Mark A. Simon and Sarah M. Alberts of Toledo, Ohio have been arrested for allegedly running a large-scale fake ID ring and selling them online for bitcoin.

According to a report by The Toledo Blade an affidavit filed on Tuesday revealed that local police seized $4.7 million worth of bitcoin stored in 30 wallets on a USB drive found in Simon’s home.

Both suspects are being accused of distributing false IDs under the online pseudonym TedDanzigSR on Reddit. A Twitter account with the same name was also advertising its unlawful services on the social media site. Whether Simon or Alberts were behind these accounts still remains to be proven.

The Toledo Blade report also went on to state that an account once active on the Silk Road — a now-defunct online black market — also under the name TedDanzigSR was among the most popular distributors of fake IDs. This suggests that once the website was shut down by the FBI in 2013, the vendor or vendors continued to conduct their illicit business on other, more public platforms.

This is not the first time United States authorities have seized large amount of cryptocurrencies being used in criminal activities.
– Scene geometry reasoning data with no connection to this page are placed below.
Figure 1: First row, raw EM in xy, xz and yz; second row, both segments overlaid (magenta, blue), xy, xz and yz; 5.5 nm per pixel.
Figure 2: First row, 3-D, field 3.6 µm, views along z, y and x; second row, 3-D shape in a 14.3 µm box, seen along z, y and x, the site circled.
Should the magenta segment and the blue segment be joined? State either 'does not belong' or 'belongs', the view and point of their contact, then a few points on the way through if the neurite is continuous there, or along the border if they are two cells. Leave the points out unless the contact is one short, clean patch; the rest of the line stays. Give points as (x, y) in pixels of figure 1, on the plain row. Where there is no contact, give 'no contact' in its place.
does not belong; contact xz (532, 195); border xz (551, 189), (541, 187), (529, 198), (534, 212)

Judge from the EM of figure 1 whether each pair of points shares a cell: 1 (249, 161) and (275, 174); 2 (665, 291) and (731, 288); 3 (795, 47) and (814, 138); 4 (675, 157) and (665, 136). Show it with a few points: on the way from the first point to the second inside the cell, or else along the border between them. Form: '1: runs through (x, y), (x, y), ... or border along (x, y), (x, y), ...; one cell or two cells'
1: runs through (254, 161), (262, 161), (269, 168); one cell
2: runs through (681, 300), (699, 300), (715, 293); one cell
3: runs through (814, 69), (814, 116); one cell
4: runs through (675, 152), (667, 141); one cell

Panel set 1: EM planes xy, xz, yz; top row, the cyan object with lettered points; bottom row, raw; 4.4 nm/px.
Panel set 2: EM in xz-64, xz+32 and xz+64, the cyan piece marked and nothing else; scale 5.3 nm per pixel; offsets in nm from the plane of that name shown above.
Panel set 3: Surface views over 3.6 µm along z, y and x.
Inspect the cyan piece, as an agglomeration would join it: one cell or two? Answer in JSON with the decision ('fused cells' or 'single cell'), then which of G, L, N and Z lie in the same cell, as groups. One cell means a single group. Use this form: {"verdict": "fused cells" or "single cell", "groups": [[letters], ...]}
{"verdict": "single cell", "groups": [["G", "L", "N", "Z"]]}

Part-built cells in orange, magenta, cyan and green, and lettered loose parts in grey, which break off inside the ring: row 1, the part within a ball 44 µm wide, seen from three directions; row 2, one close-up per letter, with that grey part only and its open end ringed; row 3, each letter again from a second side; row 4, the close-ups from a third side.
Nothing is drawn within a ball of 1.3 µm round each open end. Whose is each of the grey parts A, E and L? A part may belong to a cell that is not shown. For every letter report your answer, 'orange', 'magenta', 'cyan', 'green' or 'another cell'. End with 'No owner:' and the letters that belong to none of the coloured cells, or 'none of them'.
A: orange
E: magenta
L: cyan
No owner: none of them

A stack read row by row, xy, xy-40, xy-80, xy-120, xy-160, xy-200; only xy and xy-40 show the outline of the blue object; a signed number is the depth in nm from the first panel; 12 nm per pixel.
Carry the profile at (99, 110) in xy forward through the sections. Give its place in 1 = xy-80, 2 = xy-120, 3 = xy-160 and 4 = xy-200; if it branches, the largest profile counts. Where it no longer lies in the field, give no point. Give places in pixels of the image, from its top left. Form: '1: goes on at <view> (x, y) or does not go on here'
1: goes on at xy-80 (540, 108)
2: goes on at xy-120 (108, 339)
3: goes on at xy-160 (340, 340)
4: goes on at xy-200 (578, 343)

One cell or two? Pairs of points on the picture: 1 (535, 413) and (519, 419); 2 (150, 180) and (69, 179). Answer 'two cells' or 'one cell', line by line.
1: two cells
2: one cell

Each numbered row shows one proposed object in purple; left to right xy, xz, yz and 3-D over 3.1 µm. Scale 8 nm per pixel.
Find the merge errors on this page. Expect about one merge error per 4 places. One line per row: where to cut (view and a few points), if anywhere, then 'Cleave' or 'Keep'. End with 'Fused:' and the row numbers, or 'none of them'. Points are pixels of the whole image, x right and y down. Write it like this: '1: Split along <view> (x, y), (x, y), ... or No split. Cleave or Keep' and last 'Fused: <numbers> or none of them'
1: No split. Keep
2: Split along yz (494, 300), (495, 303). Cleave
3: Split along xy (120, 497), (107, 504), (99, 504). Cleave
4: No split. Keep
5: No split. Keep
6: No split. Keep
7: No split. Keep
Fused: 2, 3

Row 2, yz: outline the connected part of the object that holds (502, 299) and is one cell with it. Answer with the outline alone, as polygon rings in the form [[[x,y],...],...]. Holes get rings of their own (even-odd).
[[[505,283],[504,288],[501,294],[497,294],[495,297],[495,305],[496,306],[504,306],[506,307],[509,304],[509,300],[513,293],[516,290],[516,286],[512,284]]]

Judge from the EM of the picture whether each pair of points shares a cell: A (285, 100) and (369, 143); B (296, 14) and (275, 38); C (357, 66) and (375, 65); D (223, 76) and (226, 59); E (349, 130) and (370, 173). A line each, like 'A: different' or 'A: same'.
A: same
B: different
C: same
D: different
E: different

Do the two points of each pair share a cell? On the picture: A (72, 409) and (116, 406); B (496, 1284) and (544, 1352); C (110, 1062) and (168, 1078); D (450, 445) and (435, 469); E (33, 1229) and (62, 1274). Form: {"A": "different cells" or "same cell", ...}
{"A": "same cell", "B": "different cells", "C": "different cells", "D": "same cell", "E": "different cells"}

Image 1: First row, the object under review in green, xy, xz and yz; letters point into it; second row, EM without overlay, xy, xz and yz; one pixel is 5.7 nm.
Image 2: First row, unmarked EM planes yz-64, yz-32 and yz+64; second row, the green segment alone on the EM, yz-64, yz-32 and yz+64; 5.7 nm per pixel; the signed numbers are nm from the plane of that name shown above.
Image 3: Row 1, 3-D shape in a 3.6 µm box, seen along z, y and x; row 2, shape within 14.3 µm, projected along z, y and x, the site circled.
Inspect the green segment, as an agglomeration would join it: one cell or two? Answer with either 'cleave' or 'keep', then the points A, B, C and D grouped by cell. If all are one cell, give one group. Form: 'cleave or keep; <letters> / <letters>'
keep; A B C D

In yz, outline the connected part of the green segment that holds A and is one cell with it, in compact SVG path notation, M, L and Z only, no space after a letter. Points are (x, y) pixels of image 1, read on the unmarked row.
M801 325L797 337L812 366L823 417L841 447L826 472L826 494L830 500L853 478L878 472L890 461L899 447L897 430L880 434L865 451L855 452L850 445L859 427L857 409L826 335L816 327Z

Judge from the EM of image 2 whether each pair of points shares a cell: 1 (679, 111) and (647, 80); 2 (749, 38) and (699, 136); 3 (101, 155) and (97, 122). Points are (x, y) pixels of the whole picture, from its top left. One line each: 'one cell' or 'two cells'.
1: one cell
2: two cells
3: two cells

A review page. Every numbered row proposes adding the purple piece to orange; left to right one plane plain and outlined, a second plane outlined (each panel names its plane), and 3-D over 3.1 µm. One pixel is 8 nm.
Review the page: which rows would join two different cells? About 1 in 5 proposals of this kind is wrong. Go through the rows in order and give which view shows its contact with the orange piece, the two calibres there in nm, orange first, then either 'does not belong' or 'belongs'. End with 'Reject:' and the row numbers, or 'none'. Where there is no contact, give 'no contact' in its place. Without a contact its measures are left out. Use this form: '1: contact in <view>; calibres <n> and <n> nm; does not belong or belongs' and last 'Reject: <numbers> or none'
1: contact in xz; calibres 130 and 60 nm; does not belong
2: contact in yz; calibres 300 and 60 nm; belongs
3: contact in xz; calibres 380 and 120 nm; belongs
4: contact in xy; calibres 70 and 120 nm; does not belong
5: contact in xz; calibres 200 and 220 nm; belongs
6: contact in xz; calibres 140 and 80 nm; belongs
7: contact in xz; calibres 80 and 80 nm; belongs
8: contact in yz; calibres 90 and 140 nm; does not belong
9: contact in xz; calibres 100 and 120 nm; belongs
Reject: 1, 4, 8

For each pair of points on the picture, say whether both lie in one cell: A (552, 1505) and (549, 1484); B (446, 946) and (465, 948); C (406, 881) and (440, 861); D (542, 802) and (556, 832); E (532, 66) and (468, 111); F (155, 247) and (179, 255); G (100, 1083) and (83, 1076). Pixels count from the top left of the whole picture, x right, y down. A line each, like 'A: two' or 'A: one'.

In the aforementioned shutting down of the Silk Road, the U.S. government reported it has claimed $48 million worth of bitcoin from the black market site.

While cryptocurrency has come a long way since being the tender of choice for illegal online markets, it is still being used for some sketchy activities as is seen by these two latest arrests.

Many national governments worldwide, including France and Korea, have voiced concerns about the illegitimate uses of cryptocurrencies and even enacted regulations to try and curb it.

While digital currencies have now been brought into the forefront of finance, the anonymity of the technology is clearly still being used for criminal activities.